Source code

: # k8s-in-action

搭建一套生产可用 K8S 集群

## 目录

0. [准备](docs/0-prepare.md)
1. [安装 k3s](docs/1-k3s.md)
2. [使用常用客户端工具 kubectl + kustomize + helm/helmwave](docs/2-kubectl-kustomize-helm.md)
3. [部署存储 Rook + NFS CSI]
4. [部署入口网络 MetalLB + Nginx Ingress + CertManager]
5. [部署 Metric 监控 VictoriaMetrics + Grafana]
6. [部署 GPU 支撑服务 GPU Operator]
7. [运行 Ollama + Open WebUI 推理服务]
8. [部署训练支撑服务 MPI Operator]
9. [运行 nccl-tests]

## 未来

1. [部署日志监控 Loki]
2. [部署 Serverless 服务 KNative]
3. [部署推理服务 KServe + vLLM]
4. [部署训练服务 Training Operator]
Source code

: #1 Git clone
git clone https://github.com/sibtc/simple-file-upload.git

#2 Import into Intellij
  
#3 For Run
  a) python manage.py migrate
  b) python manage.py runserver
+++++
ASSIGNED TASK:
A single number is the whole answer: the tally of lines above that contain "docs".

ANSWER SPACE:
3